Philippe Korcia, président de l'Urssaf : "Il n’y a qu’1% des entreprises redressées qui sont réellement en situation de fraude délibérée." — Photo : D.R.

Le Journal des Entreprises : Vous êtes depuis le début 2018 le président de l’Urssaf Paca. Qu’est-ce qui vous a conduit à présider, pour trois ans, les destinées de cet organisme paritaire ?

Philippe Korcia : Je crois que l’on peut me qualifier de militant engagé. Depuis 1999, je me suis régulièrement impliqué dans différents organismes ou syndicats professionnels. J’ai commencé par entrer au syndicat national des agents de voyage (Snav), dont j’ai été vice-président régional, ensuite j’ai adhéré à l’UPE13. C’est ainsi que je me suis impliqué comme juge au sein de la première chambre des procédures du Tribunal de commerce de Marseille, de 2008 à 2013. En 2013, j’ai pris la présidence de l’UPE 13 pour le territoire d’Aix, en pleine période de combat pour imposer la métropole pour laquelle les chefs d’entreprise militaient activement. Enfin, en 2017, mon action tout au long de ces années et ces différents mandats m’ont permis d’être retenu pour la présidence d’un organisme paritaire, l’Urssaf.

Ces engagements ne sont-ils pas chronophages ?

P. K. : Pour le tribunal de commerce, j’intervenais une journée par semaine. Pour l’Urssaf, on m’avait annoncé un volume d’heures équivalent. Mais il s’agit d’un mandat régional. Il y a de nombreux déplacements et cela me prend plus facilement deux jours. Toutefois, 80 % du temps, je demeure dans mon entreprise et je travaille plus. Notamment les week-ends, même si cela a quelques répercussions sur ma vie de famille…

Tout cela est bénévole, ne rapporte rien, mais l’engagement fait grandir. Les nouvelles générations semblent moins impliquées. Pourtant, il faut savoir s’investir pour ses pairs. L’individualisme n’apporte rien. J’ai envie de rendre au monde de l’entreprise tout ce que m’a donné l’entreprise.

▶ [DONNÉES FOURNIES]
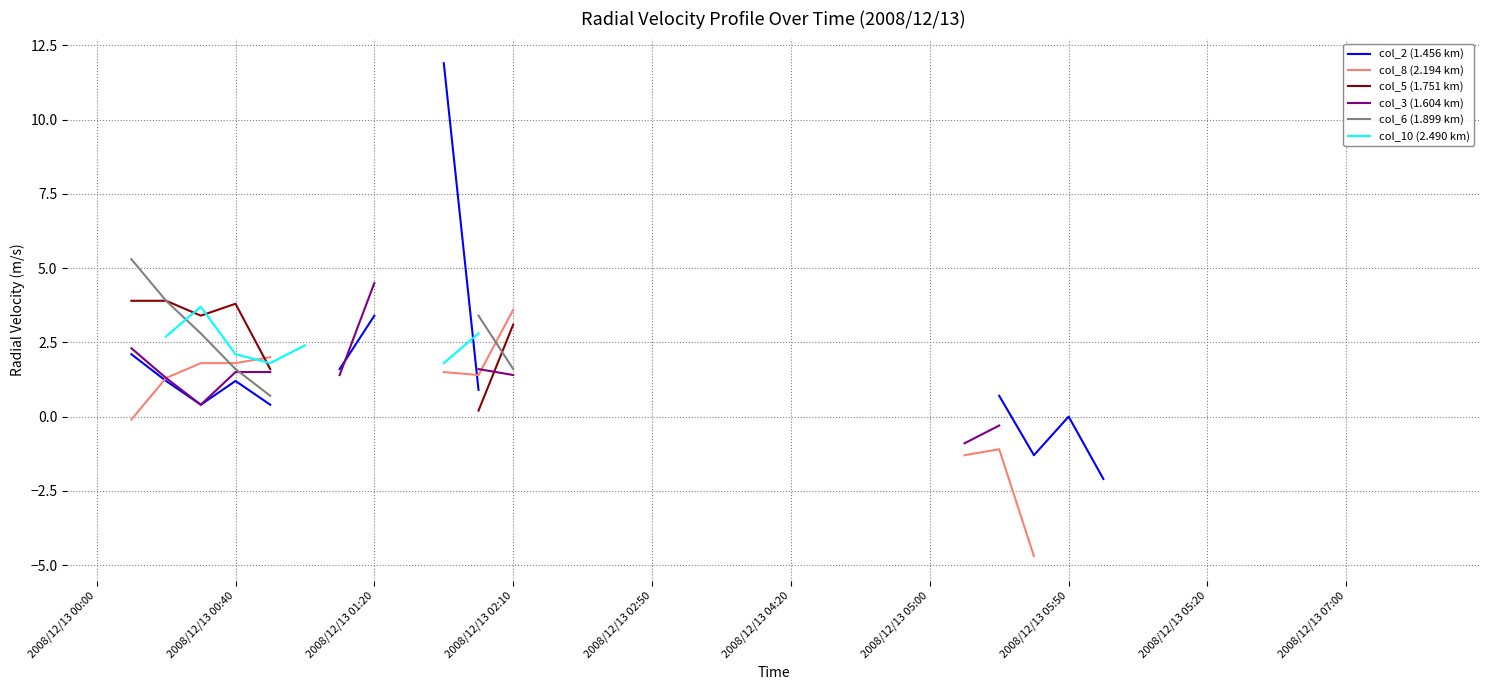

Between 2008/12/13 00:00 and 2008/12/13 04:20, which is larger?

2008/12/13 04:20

--

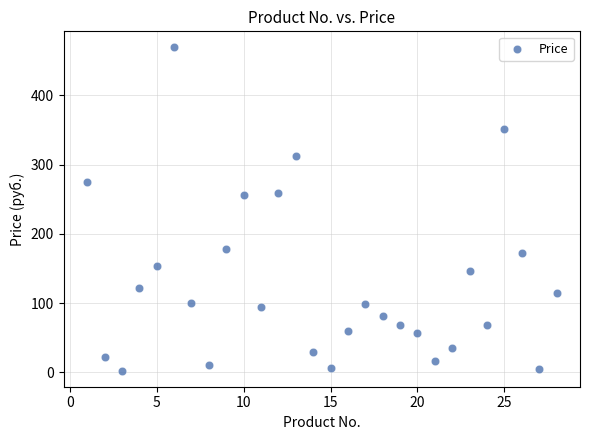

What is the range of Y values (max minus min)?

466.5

▶ [MISE EN PRATIQUE]
1. Répondez brièvement aux questions suivantes d'après l'entretien avec Philippe Korcia :
(a) Depuis quelle année s'implique-t-il régulièrement dans des organismes ou syndicats professionnels ?
(b) Durant quelles années a-t-il siégé comme juge au Tribunal de commerce de Marseille ?
(c) Quelle part de son temps indique-t-il passer dans son entreprise ?
2. Dressez la liste complète des structures dans lesquelles Philippe Korcia déclare, dans l'entretien, avoir exercé une fonction ou un mandat.
3. Poursuivez l'entretien avec Philippe Korcia à la suite de sa dernière réplique.

▶ [RÉPONSES ATTENDUES]
1.
(a) Depuis 1999.
(b) De 2008 à 2013.
(c) 80 % du temps.

2.
- Le syndicat national des agents de voyage (Snav)
- L'UPE13
- Le Tribunal de commerce de Marseille
- L'Urssaf

3.
Très souvent les chefs d’entreprise se plaignent de l’Urssaf. Comment intègre-t-on un tel organisme ?

P. K. : Au sein de mon entreprise Voyages Eurafrique, bien évidemment, nous avons eu des contrôles, et même certains que l’on peut qualifier de durs. Souvent, les interventions de l’Urssaf sont ressenties difficilement par les PME et les TPE, mais cet organisme doit être perçu non comme un adversaire, mais comme un partenaire des entreprises. Nous sommes un acteur majeur de l’économie. Nous avons, certes, la mission de recouvrer l’impôt, mais il faut avoir du bon sens. Une entreprise peut en effet avoir des hauts et des bas. Il faut surtout qu’elle pense à venir parler de ses difficultés en amont. Qu’elle nous explique ce qui ne va pas. Des start-up, ou des entreprises plus importantes, peuvent avoir besoin de trésorerie pour un temps, à cause d’un impayé, à cause d’un plan de licenciement.

« L’Urssaf, à qui l’on reproche trop souvent sa lenteur, doit entrer dans le temps de l’entreprise. Il faut aller vite. »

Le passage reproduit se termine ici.